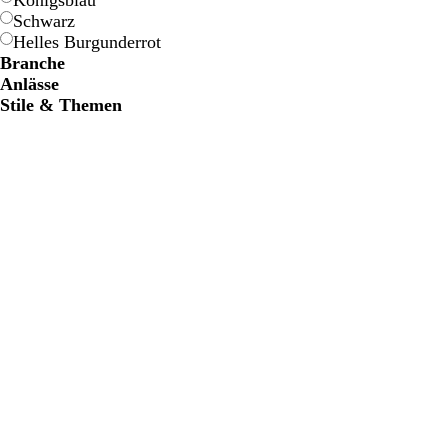
Königsblau
Schwarz
Helles Burgunderrot
Branche
Anlässe
Stile & Themen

- - -

◆ Work item
If a picture appears among the entries, omit it and reproduce everything else exactly.

◆ Output for this exercise
Königsblau
Schwarz
Helles Burgunderrot
Branche
Anlässe
Stile & Themen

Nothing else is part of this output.